Mitochondrial Ca(2+) accumulation can induce a sudden increase in the permeability of the inner membrane. This phenomenon is due to the generation of a large nonselective
ion channel, termed the permeability transition pore (PTP), which contributes to cellular injury during
ischemia and reperfusion. Inhibition of PTP generation constitutes a relevant pharmacological target to protect a cell from death. In this study, we examined the effect of
S-15176 ((N-[(3,5-di-tertiobutyl-4-hydroxy-1-thiophenyl)]-3-propyl-N'-(2,3,4-trimethoxybenzyl)
piperazine), a novel anti-ischemic agent, on PTP in rat liver mitochondria.
S-15176 prevented PTP opening generated by various triggering agents, as attested by the concentration-dependent inhibition of mitochondrial swelling, of mitochondrial membrane potential dissipation and of
NADPH oxidation. These effects were associated with an increase in the Ca(2+) loading capacity of mitochondria.
S-15176 was a strong inhibitor of lipid peroxidation, but experiments with another
trimetazidine derivative devoid of
antioxidant activity indicated that this activity was not essential to the inhibitory effect. Binding studies demonstrated that [3H]

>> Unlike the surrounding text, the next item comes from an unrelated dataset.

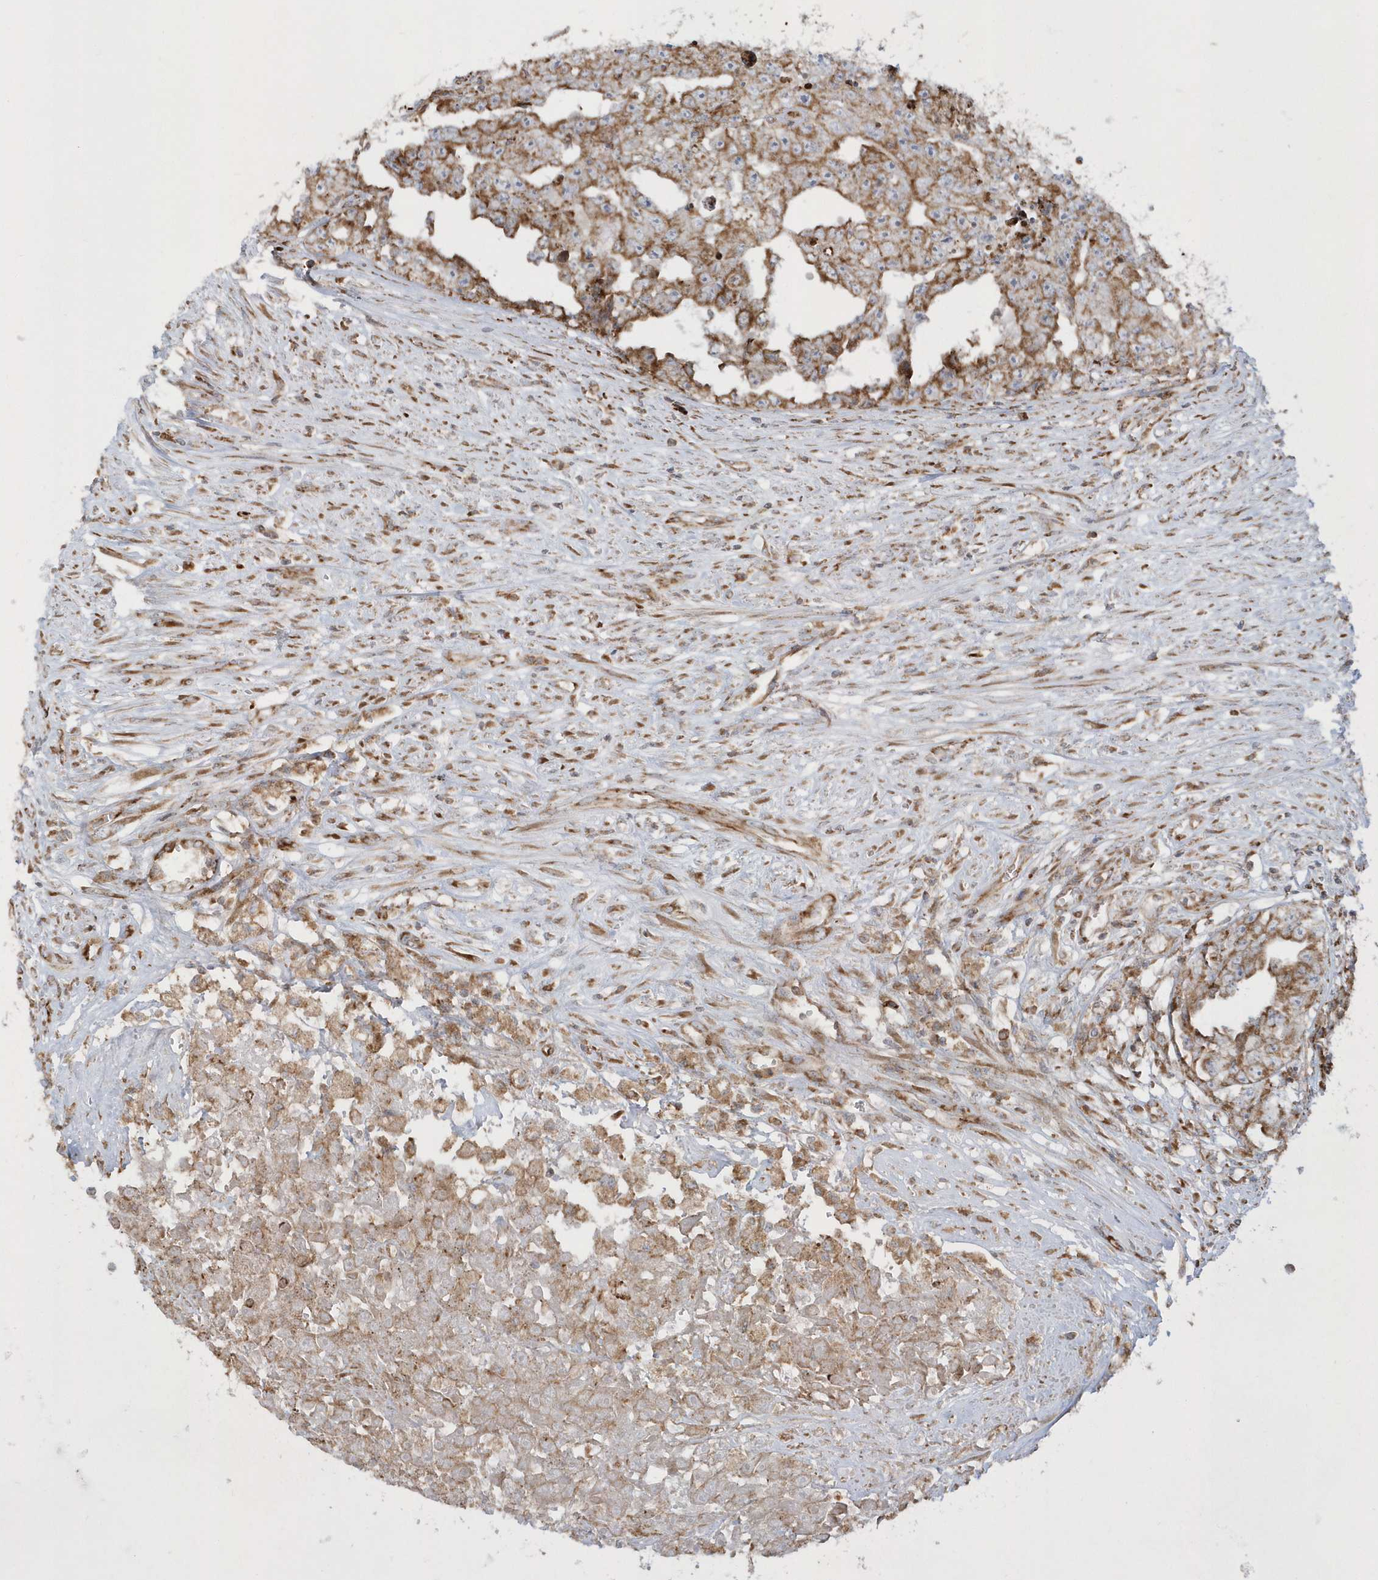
{"staining": {"intensity": "moderate", "quantity": ">75%", "location": "cytoplasmic/membranous"}, "tissue": "testis cancer", "cell_type": "Tumor cells", "image_type": "cancer", "snomed": [{"axis": "morphology", "description": "Seminoma, NOS"}, {"axis": "morphology", "description": "Carcinoma, Embryonal, NOS"}, {"axis": "topography", "description": "Testis"}], "caption": "DAB (3,3'-diaminobenzidine) immunohistochemical staining of embryonal carcinoma (testis) displays moderate cytoplasmic/membranous protein positivity in approximately >75% of tumor cells.", "gene": "SH3BP2", "patient": {"sex": "male", "age": 43}}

S-15176 bound to mitochondrial binding sites, especially those localized in the inner membrane. These sites were shared by several well-known inhibitors of PTP opening. These results demonstrate that the mechanism by which
S-15176 protects mitochondria against the deleterious effects of
ischemia-reperfusion involves inhibition of PTP opening and provide evidence that the
drug operates through low structural specificity binding sites located in the inner mitochondrial membrane.